Gramsci e il jazz

La curiosità per il nuovo fenomeno musicale in due lettere scritte dal grande intellettuale negli anni Venti, quando era ormai agli arresti in carcere

Antonio Gramsci dal carcere, disponendo di poche informazioni dall’esterno, si volse curioso verso il jazz, la nuova musica che veniva dall’America. Da come veniva descritto il jazz in quegli anni, si capisce che fu percepito come una rivoluzione, non solo musicale: «Un improvviso fragore di piatti d’argento rotolati al suolo. È caduta qualche cosa? No, zitti, si suona». La premessa del breve saggio Gramsci e il jazz di Roberto Franchini, edito da Bibliotheka, è tratta da un articolo di Arnaldo Fraccaroli, giornalista, viaggiatore e scrittore.
Anche Gramsci ne parla in termini sorprendenti: «La Francia è l’inizio dell’Africa tenebrosa e il jazz-band è la prima molecola di una civiltà eurafricana», scrive. Annota subito Roberto Franchini: «Un giudizio secco e senza appello… Che il jazz sia stato allo stesso tempo un
terremoto, un tornado, un vento liberatorio è descrizione affidata alla cronaca di quei decenni». Mi verrebbe subito da indagare se Gramsci abbia mai potuto ascoltare un brano di jazz. Impossibile. Il primo disco jazz negli Stati Uniti vide la luce nel 1917. La radio italiana nascerà esattamente nel 1924. A Gramsci, assunto nella redazione torinese dell’Avanti!, nel 1915 fu affidato il compito di curare la rubrica “Teatri”, che tenne fino al 1920, nonostante i suoi impegni politici e giornalistici. Tanti articoli poi raccolti in
modo organico in due pubblicazioni nel secondo dopoguerra. In entrambe le edizioni a Gramsci furono attribuite solo le recensioni teatrali con qualche timida eccezione per le operette. I curatori dell’opera omnia degli scritti di Gramsci sono giunti, invece, alla
conclusione che anche molti degli articoli musicali pubblicati sull’Avanti! debbano essere attribuiti a lui.

Di jazz Gramsci parla
solamente due volte. Il primo accenno l’8 agosto 1927, in cella nel carcere di San Vittore, in una lettera al compagno di partito Giuseppe Berti, confinato a Ustica, usando l’espressione “jazz-band”, che non è un errore – spiega Franchini – perché dominò la pubblicistica italiana per parecchi anni. Gramsci associa il jazz all’aumento del numero dei “meticci” in Francia. «È impossibile non notare – osserva Franchini – come il concetto di meticciato, introdotto da Gramsci con significato ambiguo, rivesta oggi una particolare modernità». È un concetto che riprenderà una seconda volta, con un’analisi e una riflessione sul jazz molto più ampie, in una lettera alla cognata Tatiana del 27 febbraio 1928. Gramsci coglie la “capacità prensile” del jazz di fare breccia nei gusti degli europei: «Questa musica – scrive – ha veramente conquistato tutto uno strato della popolazione
europea colta, ha creato un vero fanatismo». Quasi certamente Gramsci scrive del fenomeno jazz spinto dalla lettura dei giornali da cui si era informato, colpito «dalle isterie scatenate in tutta Europa e del movimento frenetico che avevano impresso alle serate mondane».

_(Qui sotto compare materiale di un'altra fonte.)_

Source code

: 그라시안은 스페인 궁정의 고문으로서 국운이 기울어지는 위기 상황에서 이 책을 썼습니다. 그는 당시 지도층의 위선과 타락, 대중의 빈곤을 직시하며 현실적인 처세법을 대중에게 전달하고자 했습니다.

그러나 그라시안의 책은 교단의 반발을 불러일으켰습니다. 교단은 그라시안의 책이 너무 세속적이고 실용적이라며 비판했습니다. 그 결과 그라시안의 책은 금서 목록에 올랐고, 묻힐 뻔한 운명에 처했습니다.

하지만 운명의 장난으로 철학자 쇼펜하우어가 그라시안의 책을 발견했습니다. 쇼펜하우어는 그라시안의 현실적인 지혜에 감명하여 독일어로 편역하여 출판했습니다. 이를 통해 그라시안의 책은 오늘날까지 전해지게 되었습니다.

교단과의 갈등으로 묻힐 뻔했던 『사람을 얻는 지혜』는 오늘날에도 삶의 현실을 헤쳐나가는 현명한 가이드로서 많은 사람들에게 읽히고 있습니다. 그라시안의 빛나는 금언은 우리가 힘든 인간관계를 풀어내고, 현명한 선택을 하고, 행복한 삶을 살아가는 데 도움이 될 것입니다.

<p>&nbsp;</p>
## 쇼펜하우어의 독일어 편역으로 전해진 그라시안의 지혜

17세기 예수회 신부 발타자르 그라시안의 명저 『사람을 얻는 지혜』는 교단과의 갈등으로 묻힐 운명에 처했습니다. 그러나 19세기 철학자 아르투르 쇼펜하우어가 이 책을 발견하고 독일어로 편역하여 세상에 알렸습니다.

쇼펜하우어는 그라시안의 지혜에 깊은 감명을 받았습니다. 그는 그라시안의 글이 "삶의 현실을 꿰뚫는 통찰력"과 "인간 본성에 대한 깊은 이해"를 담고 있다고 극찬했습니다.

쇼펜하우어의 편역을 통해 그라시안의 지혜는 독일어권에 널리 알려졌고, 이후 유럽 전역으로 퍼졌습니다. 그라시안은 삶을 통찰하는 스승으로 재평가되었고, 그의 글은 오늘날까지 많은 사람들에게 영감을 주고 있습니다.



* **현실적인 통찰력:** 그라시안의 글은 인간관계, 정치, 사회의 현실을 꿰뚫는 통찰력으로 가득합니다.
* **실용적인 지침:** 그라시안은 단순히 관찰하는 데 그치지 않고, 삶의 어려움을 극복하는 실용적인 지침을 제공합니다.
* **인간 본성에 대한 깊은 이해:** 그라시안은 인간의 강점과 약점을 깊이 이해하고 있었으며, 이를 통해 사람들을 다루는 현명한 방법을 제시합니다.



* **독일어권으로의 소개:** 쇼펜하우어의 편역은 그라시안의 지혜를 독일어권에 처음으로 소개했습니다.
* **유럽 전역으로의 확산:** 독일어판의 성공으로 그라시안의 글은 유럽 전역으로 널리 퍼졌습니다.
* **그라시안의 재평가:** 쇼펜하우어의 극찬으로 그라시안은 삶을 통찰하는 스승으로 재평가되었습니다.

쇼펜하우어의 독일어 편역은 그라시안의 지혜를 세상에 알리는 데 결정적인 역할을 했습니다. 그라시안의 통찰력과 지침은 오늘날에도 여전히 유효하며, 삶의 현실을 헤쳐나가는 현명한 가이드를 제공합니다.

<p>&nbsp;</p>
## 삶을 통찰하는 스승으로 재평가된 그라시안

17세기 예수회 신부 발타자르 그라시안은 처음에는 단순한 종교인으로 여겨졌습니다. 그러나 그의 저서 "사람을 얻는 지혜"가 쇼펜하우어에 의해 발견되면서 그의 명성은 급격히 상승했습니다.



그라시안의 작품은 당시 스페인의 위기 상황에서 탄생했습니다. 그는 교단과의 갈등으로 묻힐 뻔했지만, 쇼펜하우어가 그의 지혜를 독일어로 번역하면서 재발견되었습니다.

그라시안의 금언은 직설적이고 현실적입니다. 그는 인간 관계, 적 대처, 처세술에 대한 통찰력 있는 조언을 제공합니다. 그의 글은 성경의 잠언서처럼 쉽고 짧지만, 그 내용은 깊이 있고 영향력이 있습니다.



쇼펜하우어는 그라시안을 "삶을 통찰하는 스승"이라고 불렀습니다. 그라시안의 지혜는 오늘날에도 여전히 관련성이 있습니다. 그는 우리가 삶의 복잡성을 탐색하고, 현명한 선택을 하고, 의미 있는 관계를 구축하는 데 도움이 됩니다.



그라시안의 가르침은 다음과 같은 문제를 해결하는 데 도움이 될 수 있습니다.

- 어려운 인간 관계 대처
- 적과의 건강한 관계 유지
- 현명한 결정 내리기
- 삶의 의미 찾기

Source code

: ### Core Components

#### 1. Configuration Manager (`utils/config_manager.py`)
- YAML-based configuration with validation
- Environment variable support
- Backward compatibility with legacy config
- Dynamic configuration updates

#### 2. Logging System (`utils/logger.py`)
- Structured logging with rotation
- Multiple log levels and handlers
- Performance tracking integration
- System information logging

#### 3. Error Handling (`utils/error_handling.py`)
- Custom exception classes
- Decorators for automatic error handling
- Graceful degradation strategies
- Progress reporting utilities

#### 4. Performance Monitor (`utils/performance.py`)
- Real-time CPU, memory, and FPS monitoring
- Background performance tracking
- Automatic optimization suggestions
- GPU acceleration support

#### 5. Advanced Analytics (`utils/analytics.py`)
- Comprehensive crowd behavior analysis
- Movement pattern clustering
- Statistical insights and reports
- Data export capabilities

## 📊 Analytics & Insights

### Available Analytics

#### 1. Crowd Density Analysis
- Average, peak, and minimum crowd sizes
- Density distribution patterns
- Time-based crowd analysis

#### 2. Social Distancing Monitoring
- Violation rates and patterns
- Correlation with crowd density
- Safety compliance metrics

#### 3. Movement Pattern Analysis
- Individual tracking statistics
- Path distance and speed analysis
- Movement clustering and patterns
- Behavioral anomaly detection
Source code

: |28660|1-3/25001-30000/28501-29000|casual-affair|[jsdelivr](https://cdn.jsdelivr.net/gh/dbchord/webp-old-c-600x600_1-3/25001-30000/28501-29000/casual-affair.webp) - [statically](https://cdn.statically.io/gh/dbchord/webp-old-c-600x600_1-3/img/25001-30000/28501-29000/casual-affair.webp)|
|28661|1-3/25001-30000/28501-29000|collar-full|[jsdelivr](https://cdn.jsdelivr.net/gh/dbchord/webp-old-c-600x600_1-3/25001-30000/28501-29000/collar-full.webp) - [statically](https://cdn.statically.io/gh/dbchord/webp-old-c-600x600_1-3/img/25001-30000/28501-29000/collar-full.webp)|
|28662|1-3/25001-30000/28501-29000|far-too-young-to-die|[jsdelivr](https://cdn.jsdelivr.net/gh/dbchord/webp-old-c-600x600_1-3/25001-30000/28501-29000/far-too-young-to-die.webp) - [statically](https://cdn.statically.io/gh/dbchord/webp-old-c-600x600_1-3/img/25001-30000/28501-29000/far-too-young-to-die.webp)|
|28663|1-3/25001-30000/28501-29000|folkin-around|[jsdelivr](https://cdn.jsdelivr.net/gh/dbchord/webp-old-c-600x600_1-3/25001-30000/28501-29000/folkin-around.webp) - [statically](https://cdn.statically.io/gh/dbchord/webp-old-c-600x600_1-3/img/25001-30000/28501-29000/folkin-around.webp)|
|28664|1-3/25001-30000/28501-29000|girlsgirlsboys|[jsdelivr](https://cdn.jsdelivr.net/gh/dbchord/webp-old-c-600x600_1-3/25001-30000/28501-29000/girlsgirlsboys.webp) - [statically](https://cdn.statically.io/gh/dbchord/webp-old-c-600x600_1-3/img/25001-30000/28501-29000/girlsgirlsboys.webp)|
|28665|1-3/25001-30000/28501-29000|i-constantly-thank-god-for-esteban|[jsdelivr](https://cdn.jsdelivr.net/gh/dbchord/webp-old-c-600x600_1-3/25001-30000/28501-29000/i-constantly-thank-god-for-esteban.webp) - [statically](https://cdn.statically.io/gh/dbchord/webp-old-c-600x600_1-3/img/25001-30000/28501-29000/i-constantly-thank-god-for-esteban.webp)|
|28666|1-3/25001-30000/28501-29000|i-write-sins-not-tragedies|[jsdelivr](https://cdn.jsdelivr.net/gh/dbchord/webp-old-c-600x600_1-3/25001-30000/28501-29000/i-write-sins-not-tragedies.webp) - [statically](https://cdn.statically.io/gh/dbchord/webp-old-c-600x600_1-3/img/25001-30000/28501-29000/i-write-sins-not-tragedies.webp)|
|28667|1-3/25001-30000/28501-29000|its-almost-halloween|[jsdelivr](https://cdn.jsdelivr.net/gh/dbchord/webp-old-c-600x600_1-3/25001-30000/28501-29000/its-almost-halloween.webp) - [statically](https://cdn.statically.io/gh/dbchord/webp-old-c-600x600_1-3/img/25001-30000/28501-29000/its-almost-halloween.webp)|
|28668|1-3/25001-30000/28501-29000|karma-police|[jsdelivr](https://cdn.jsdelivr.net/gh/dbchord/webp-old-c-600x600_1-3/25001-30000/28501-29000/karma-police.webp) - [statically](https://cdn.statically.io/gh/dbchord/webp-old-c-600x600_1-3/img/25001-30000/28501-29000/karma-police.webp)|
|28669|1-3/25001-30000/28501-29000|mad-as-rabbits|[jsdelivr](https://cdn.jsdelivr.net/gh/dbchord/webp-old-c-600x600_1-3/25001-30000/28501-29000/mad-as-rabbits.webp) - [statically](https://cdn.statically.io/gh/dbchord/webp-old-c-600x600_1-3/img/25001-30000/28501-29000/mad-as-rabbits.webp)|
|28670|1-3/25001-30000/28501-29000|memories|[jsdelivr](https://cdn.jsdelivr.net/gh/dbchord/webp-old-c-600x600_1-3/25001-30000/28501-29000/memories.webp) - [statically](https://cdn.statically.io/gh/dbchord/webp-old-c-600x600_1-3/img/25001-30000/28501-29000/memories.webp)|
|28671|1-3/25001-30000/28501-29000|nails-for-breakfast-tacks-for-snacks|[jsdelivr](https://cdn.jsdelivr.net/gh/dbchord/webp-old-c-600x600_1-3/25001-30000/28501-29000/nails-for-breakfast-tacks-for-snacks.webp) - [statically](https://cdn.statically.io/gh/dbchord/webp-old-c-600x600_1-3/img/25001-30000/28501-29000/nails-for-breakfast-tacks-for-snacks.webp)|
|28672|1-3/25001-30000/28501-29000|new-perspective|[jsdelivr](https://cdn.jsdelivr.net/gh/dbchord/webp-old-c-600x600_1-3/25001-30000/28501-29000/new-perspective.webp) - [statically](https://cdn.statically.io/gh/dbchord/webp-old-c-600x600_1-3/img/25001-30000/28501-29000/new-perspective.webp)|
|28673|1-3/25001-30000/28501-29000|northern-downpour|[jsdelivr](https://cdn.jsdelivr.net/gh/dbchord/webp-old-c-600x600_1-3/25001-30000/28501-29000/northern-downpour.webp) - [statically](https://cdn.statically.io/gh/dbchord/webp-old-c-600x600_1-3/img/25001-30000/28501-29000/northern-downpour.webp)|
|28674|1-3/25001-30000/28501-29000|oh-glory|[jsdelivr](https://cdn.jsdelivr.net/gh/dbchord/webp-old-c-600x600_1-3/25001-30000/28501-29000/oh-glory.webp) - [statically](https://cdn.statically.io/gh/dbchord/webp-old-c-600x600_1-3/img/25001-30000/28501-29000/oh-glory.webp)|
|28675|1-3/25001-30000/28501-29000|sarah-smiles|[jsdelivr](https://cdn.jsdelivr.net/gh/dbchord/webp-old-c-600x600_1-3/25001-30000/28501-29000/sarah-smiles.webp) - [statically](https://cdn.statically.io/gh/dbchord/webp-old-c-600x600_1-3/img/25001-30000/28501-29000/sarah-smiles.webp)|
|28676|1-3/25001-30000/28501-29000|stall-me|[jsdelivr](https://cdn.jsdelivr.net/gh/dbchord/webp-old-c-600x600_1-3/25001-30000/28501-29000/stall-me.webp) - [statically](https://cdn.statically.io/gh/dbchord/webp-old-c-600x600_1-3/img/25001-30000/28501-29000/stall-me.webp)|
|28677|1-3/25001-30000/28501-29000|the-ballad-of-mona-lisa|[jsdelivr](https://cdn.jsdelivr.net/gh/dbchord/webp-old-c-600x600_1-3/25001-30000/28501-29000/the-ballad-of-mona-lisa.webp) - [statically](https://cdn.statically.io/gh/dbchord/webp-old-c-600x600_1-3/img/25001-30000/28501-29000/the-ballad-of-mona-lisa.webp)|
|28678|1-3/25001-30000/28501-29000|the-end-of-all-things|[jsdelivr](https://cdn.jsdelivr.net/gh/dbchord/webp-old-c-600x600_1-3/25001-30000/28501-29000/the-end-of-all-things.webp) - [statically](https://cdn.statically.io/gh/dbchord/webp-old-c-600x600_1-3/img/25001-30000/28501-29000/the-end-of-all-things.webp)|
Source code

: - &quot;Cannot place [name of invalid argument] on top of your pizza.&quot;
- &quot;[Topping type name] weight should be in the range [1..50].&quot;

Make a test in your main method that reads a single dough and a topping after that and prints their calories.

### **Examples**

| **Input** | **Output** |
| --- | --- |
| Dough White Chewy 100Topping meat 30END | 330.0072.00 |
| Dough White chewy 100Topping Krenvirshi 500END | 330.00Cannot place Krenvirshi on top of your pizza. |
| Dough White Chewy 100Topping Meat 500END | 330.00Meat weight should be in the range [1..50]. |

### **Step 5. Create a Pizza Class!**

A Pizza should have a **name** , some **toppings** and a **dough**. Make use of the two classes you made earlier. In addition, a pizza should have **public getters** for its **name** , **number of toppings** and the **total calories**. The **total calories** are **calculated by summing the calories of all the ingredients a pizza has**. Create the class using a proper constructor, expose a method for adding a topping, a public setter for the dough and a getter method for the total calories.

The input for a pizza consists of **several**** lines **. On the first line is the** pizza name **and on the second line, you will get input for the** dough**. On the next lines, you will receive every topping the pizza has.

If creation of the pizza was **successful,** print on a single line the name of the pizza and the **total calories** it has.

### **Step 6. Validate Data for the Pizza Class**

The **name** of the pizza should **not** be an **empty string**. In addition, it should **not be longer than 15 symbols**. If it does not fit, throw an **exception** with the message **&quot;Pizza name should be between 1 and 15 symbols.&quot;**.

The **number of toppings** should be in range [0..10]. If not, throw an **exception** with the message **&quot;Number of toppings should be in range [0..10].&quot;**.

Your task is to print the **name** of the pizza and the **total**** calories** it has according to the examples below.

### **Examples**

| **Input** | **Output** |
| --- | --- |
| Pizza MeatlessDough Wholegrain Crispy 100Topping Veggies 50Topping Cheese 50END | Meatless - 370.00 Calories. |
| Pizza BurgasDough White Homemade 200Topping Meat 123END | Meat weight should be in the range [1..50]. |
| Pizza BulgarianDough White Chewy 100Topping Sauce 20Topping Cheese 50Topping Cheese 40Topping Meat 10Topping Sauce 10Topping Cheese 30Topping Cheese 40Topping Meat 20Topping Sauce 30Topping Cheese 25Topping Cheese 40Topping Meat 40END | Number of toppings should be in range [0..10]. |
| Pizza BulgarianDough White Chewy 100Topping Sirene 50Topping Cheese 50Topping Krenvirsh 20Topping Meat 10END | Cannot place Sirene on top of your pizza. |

Come ritrovare il bandolo della matassa? «Come scienziato della politica, della geopolitica – lo definiremmo oggi – guardava le cose da militante comunista non certamente razzista. Guardava a quello che avveniva, era interessato a come gli Stati Uniti, la vera potenza emergente, stesse conquistando l’Europa, in particolare la Francia. Pur in prigione, riusciva a guardare al mondo che andava dagli Stati Uniti, alla Francia, all’Asia.
Oggi con i telefoni, la televisione, il web, è più facile, allora non era così». Le poche frasi di Gramsci sul jazz, conclude Franchini, «sono sicuramente una moneta a doppia faccia: da un lato vi è l’evidente non conoscenza della musica in quanto tale, dall’altra vi è l’attenzione per un fenomeno (culturale prima ancora che musicale) destinata a segnare la vita sociale tra le due guerre». E non solo.